Tislelizumab-chemo a suitable first-line treatment alternative for advanced sq-NSCLC?

23 Aug 2021 byAudrey Abella
Tislelizumab-chemo a suitable first-line treatment alternative for advanced sq-NSCLC?

The addition of the monoclonal antibody tislelizumab to chemotherapy (CT) offers superior clinical benefit over CT alone as reflected by the prolonged progression-free survival (PFS), higher objective response rate (ORR), and a manageable safety and tolerability profile, underlining the potential of the combo regimen as a first-line treatment alternative for individuals with advanced squamous non-small-cell lung cancer (sq-NSCLC), the RATIONALE 307 trial suggests.

Most sq-NSCLC cases are diagnosed at an advanced stage, thus confounding disease management. [J Thorac Oncol 2018;13:165-183] “Prognosis has been poor for patients treated with standard platinum-based CT, highlighting a high unmet medical need,” said the researchers.

Evidence shows that combining standard first-line treatments with anti-PD-1/L1 monoclonal antibodies has shown potential for NSCLC treatment. [Nat Rev Clin Oncol 2019;16:79-80; Lancet Oncol 2019;20:924-937] “[However,] to our knowledge, pembrolizumab plus standard CT is the only approved treatment for advanced sq-NSCLC … [As such,] further investigation into the combination of a PD-1/L1 inhibitor plus CT is warranted,” they continued.

════════════════

▸ **EXERCISE 1**
What do the researchers in the tislelizumab article say is, to their knowledge, the only approved treatment for advanced sq-NSCLC?
▸ **EXERCISE 2**
Duplicate the part of the tislelizumab article that opens with the words containing "Most sq-NSCLC cases" and closes with "said the researchers.".
▸ **EXERCISE 3**
Go on with the tislelizumab article from where it stops.
The lines after this point can be ignored.

════════════════

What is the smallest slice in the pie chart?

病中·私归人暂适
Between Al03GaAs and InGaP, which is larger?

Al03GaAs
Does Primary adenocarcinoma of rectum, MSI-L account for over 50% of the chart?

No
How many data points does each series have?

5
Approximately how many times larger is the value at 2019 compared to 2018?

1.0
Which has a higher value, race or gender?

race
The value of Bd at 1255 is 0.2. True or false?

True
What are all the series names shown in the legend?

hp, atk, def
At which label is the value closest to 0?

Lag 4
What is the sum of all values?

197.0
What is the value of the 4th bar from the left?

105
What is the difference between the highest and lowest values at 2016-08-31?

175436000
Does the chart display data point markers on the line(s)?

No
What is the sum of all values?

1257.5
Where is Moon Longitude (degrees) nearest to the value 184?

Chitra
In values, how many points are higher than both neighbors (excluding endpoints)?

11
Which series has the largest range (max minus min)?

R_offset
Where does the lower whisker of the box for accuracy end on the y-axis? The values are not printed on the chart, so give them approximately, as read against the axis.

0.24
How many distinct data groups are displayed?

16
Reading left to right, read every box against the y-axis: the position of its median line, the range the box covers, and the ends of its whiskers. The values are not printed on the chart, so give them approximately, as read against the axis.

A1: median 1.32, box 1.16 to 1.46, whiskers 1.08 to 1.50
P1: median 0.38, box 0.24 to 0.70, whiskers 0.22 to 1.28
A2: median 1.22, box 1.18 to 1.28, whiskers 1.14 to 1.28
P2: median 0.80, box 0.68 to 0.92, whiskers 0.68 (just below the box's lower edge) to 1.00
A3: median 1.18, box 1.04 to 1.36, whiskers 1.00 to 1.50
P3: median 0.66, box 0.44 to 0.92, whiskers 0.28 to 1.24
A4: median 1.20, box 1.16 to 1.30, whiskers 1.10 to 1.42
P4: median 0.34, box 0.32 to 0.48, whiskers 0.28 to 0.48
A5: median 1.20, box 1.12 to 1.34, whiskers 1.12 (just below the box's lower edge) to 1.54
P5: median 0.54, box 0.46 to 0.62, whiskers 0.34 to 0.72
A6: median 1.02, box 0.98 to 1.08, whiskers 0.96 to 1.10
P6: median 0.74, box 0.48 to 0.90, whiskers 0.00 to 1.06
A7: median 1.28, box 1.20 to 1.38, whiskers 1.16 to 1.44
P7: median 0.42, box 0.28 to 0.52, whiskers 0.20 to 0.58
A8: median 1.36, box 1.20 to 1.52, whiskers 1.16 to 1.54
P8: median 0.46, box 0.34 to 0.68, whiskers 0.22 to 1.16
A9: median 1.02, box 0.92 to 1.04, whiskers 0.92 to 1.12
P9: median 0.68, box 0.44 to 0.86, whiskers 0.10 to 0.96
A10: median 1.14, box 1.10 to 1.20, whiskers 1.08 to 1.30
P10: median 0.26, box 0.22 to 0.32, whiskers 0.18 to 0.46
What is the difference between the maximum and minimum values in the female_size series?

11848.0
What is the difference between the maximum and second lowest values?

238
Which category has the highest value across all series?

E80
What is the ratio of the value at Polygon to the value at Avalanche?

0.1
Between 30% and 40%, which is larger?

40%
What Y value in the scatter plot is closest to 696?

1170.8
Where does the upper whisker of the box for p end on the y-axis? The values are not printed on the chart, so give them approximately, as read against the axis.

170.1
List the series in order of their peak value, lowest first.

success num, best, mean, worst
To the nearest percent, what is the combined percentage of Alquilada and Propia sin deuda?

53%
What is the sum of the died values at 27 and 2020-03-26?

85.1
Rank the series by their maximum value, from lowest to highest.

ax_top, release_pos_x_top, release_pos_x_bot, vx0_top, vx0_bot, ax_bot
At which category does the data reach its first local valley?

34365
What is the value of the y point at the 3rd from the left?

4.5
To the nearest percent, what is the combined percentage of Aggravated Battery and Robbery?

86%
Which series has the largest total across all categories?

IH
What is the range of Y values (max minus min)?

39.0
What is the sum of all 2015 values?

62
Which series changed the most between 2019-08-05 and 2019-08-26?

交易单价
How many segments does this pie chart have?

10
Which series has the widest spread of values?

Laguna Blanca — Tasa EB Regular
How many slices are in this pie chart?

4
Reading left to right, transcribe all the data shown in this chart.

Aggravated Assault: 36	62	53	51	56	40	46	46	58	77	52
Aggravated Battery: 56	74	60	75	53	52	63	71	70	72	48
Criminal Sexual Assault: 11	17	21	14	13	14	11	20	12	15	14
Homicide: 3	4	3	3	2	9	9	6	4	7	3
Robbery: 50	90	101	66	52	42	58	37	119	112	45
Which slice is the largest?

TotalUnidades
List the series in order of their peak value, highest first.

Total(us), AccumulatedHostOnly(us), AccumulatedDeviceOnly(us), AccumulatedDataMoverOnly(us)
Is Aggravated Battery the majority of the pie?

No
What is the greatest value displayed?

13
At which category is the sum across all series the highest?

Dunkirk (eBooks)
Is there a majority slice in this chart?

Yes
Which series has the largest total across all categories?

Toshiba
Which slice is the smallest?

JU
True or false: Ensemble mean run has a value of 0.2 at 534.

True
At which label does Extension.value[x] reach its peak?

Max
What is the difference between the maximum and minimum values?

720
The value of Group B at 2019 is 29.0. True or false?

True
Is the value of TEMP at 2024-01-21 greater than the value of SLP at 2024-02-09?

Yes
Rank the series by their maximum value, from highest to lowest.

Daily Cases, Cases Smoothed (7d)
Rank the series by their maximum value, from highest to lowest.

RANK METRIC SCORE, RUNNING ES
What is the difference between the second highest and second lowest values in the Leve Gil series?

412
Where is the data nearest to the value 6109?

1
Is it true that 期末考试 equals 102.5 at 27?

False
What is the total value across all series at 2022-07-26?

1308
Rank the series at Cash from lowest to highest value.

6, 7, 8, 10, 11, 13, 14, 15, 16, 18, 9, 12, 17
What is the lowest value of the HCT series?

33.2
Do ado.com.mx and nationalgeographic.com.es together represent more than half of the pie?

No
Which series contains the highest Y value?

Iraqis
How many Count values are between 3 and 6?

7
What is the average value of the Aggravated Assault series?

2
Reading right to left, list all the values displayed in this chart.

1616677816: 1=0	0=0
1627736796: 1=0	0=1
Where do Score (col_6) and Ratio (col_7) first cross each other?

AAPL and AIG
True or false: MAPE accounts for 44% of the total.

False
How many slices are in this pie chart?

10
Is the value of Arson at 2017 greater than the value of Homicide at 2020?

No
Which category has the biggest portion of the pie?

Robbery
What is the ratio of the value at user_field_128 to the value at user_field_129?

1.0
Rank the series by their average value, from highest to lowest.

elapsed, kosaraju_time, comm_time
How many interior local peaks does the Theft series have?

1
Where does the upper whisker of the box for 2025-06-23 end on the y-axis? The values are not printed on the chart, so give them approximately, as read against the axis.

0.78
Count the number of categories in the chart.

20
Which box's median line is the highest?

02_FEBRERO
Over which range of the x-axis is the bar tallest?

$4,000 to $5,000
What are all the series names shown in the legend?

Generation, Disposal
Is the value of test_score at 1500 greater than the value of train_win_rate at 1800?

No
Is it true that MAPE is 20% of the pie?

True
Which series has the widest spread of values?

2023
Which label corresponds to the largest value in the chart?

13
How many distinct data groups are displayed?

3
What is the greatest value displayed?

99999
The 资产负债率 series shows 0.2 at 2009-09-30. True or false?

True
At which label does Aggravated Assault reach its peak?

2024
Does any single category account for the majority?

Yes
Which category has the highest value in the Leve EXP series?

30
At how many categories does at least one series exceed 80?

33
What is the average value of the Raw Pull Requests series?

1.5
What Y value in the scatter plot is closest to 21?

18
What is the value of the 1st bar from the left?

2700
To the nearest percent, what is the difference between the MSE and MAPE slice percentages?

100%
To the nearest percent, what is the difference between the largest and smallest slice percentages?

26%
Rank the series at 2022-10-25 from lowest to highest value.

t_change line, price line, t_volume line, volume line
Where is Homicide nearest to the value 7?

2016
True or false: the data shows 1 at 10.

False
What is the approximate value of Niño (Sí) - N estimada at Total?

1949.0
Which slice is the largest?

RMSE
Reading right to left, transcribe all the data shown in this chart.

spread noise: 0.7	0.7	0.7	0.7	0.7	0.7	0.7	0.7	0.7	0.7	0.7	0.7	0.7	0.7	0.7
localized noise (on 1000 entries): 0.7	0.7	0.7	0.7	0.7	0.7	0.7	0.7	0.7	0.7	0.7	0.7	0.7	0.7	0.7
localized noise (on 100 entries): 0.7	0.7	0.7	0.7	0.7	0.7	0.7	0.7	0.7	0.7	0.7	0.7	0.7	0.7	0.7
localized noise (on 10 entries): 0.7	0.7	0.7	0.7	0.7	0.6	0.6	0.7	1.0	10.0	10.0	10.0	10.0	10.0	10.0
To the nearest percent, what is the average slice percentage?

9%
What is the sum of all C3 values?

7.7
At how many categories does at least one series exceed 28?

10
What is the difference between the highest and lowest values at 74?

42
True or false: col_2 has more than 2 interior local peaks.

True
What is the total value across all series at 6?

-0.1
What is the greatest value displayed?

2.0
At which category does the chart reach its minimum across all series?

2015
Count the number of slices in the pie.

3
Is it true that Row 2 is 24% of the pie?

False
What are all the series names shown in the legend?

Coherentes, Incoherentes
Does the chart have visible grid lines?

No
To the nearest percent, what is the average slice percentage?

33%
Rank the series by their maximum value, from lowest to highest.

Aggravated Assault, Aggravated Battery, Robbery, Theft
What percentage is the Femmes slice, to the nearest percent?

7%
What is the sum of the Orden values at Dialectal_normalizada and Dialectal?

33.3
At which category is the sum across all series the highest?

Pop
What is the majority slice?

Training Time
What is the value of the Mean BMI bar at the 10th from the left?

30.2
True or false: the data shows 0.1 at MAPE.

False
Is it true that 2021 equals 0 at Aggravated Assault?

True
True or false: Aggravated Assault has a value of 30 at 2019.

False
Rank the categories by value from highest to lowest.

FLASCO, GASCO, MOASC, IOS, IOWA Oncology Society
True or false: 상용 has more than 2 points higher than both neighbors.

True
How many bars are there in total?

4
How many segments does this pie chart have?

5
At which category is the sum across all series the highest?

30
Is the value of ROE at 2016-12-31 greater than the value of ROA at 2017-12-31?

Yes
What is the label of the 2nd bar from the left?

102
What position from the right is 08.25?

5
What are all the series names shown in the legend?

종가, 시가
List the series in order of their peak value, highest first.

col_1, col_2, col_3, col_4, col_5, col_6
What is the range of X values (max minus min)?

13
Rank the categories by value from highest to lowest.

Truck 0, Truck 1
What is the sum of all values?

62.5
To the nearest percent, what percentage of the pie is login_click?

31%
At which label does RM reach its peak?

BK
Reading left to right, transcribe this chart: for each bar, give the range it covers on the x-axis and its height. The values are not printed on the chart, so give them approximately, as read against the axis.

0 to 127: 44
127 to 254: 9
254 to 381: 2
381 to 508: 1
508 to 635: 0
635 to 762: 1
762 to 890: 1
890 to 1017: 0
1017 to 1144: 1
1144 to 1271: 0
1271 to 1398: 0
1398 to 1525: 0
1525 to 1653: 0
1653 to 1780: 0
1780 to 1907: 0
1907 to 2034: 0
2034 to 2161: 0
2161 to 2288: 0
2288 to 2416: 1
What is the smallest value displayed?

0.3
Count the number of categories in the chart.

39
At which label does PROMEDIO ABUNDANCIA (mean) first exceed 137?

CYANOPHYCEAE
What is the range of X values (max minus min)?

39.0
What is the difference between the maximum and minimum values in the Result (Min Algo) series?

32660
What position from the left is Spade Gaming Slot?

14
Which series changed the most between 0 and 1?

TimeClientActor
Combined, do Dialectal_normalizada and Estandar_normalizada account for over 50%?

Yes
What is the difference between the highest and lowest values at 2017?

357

════════════════

▸ **EXERCISE RESPONSE 1**
Pembrolizumab plus standard CT.

▸ **EXERCISE RESPONSE 2**
Most sq-NSCLC cases are diagnosed at an advanced stage, thus confounding disease management. [J Thorac Oncol 2018;13:165-183] “Prognosis has been poor for patients treated with standard platinum-based CT, highlighting a high unmet medical need,” said the researchers.

▸ **EXERCISE RESPONSE 3**
The team evaluated 355 patients with treatment-naïve, histologically confirmed stage IIIB/IV sq-NSCLC (median age 62 years, 92 percent male). Participants were randomized 1:1:1 to receive one of three IV regimens Q3W: tislelizumab 200 mg plus CT comprising paclitaxel 175 mg/m2 and carboplatin (all administered on day 1; arm A), tislelizumab plus CT comprising nab-paclitaxel 100 mg/m2 (days 1, 8, and 15) and carboplatin (arm B), and CT alone (paclitaxel-carboplatin; arm C). [JAMA Oncol 2021;7:709-717]

Compared with arm C, IRC*-assessed PFS was significantly improved in arm A (7.6 months vs 5.5 months; hazard ratio [HR], 0.52) and arm B (7.6 months vs 5.5 months; HR, 0.48; p<0.001 for both) after a median follow-up of 8.6 months.

Subgroup analyses also favoured tislelizumab-CT over CT alone in terms of median PFS, be it among those with stage IIIB (9.8 vs 5.6 months; HR, 0.40 [arm A vs C] and 11.0 vs 5.6 months; HR, 0.37 [arm B vs C]) or stage IV disease (7.6 vs 5.2 months; HR, 0.57 and 7.4 vs 5.2 months; HR, 0.54, respectively).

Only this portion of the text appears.